Pour les habitants d’un État plutôt paumé d’un pays aussi large que le short d’un amateur de NYHC, le contact avec les grandes villes actives peut être difficile. Il faut ainsi tuer le temps et trouver un hobby qui permette de se soustraire à un quotidien des plus mornes. Heureusement pour nous, les cinq membres formant Bent Life ont eu la bonne idée de monter leur affaire musicale en 2010. Le Nebraska et la région du Midwest n’étant pas connus pour être des viviers abondants de groupes jouant du hardcore, on peut remercier Expire – dont la réputation n’est plus à faire – de les avoir emmenés en tournée pour faire croquer les petits frères, étant eux-mêmes originaires du Wisconsin, autre État du Midwest, et connaissant donc les galères associées à cette partie des USA.

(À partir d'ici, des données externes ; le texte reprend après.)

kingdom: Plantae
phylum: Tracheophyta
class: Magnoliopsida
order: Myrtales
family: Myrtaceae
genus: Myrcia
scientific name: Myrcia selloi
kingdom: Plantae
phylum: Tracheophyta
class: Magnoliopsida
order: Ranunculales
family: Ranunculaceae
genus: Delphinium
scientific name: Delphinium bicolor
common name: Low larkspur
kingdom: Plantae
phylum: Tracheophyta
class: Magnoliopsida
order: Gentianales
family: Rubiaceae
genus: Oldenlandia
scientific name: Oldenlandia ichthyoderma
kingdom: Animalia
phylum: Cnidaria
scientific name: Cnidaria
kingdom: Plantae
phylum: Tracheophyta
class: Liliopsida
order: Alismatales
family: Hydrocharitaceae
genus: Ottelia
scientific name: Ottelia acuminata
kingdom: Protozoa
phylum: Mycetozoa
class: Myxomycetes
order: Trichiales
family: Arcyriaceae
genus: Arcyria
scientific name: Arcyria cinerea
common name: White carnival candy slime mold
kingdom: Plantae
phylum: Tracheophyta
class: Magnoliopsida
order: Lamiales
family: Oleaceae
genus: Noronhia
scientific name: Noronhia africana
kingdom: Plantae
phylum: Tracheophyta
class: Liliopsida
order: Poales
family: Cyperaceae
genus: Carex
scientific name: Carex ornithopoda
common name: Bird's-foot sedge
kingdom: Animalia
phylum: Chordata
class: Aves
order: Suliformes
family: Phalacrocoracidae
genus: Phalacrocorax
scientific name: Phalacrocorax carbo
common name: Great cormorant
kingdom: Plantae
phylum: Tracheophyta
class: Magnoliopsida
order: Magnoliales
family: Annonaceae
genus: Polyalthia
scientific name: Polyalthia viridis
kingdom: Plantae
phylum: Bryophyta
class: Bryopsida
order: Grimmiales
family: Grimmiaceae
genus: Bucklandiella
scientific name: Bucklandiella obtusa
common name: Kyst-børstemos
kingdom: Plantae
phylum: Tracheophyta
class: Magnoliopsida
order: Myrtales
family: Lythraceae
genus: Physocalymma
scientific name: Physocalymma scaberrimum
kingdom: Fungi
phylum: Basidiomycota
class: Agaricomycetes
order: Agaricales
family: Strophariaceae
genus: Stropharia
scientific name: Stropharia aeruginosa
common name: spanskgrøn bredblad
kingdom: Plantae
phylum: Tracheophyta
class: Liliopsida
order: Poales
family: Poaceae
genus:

Laissons la petite leçon de géographie de côté et intéressons-nous plutôt à ce que Bent Life veut nous raconter musicalement. Car ce n’est pas tout de jouer du hardcore, encore faut-il bien le faire. Sur ce point, on peut dire que le crew du Nebraska s’en sort de façon tout à fait honnête, sans cependant révolutionner le genre – phénomène se produisant de plus en plus rarement me direz-vous. Le succès fulgurant de leurs contemporains Expire ou Soul Search a certainement donné des idées à Bent Life, ces derniers jouant à mon sens un mélange efficace de ce qui fait la force des deux noms précités, qui sont très en vogue actuellement.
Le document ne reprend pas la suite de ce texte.